YOUR INSTRUCTIONS - Ignoring every picture, transcribe the data in full as it stands.

DATA EXCERPT -
******
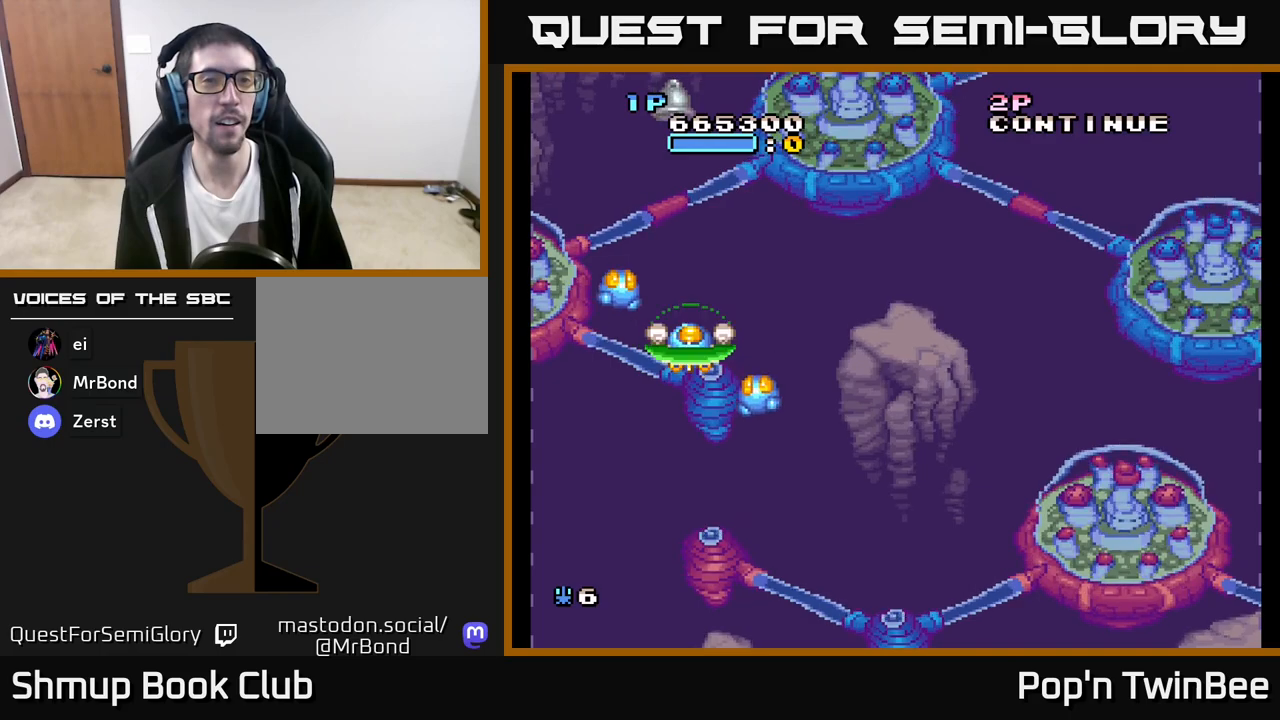
{"buttons": [], "left_stick": "center", "right_stick": "center", "events": []}
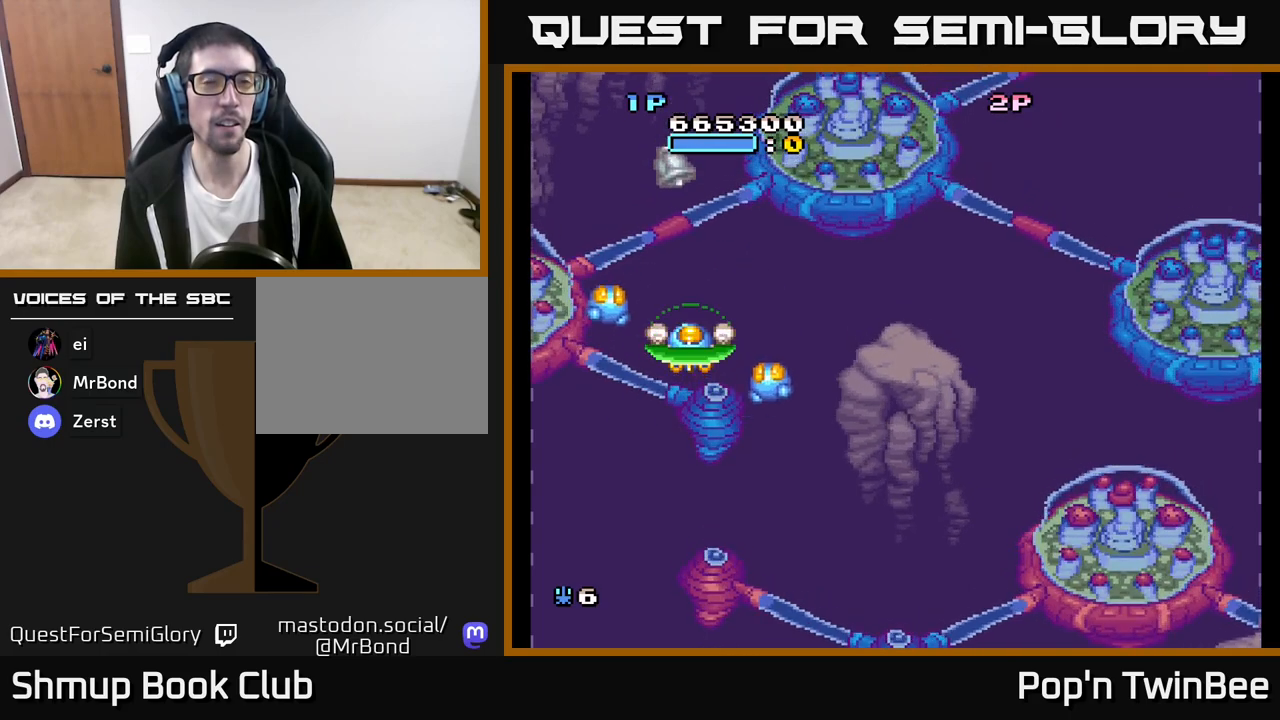
{"buttons": [], "left_stick": "center", "right_stick": "center", "events": [[283, "DPAD_DOWN", "down"], [450, "DPAD_DOWN", "up"]]}
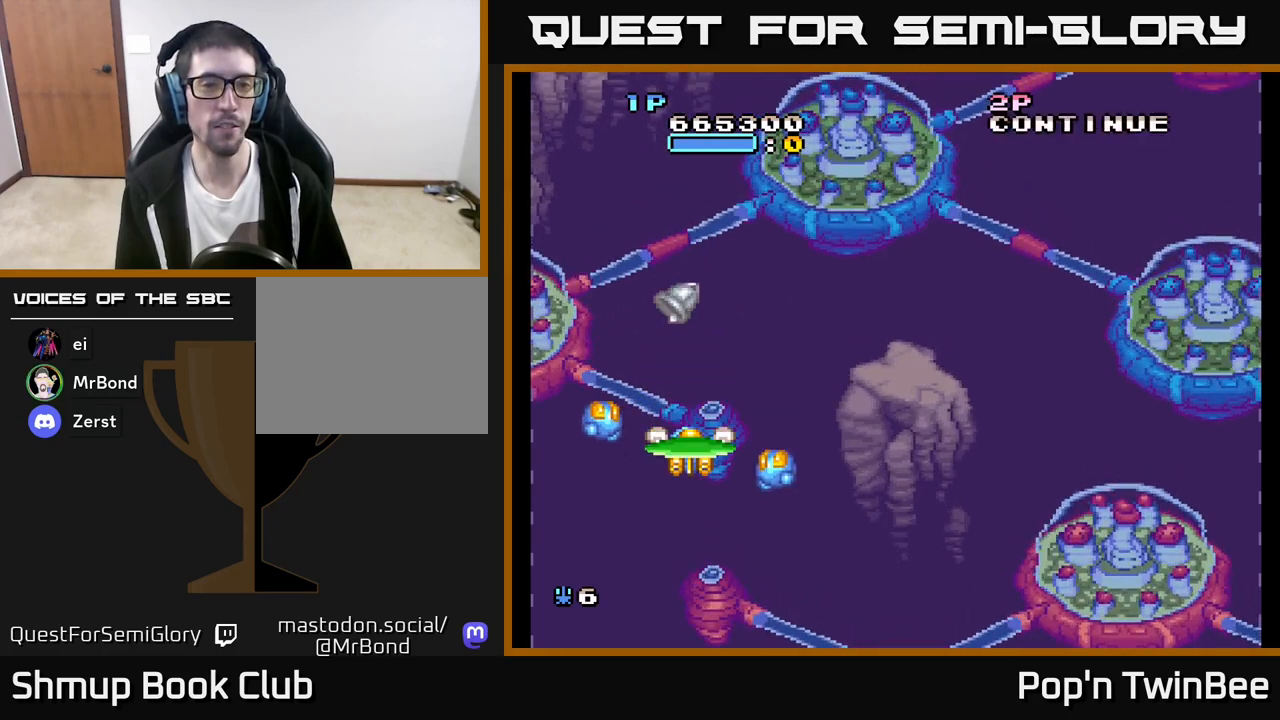
{"buttons": ["A"], "left_stick": "center", "right_stick": "center", "events": [[100, "DPAD_DOWN", "down"], [217, "A", "down"], [350, "DPAD_DOWN", "up"]]}
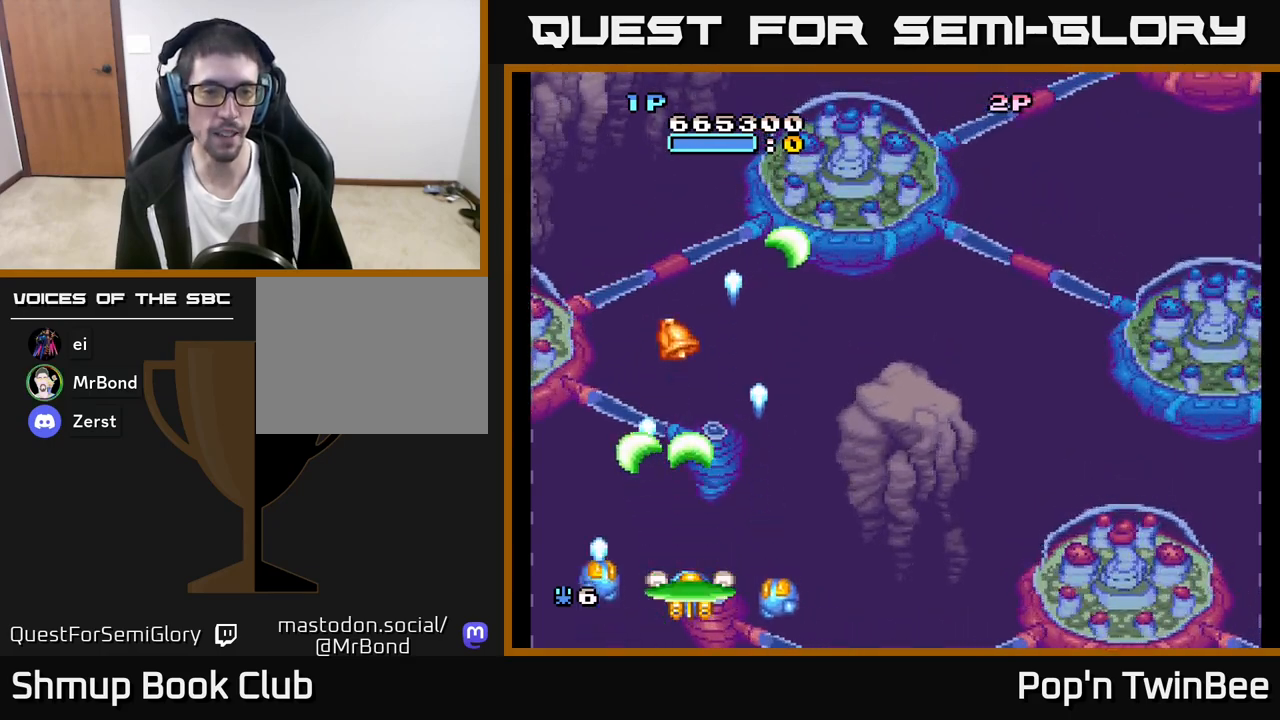
{"buttons": ["A", "DPAD_UP"], "left_stick": "center", "right_stick": "center", "events": [[150, "DPAD_UP", "down"]]}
******
WRITTEN ANSWER -
{"buttons": [], "left_stick": "center", "right_stick": "center", "events": []}
{"buttons": [], "left_stick": "center", "right_stick": "center", "events": [[283, "DPAD_DOWN", "down"], [450, "DPAD_DOWN", "up"]]}
{"buttons": ["A"], "left_stick": "center", "right_stick": "center", "events": [[100, "DPAD_DOWN", "down"], [217, "A", "down"], [350, "DPAD_DOWN", "up"]]}
{"buttons": ["A", "DPAD_UP"], "left_stick": "center", "right_stick": "center", "events": [[150, "DPAD_UP", "down"]]}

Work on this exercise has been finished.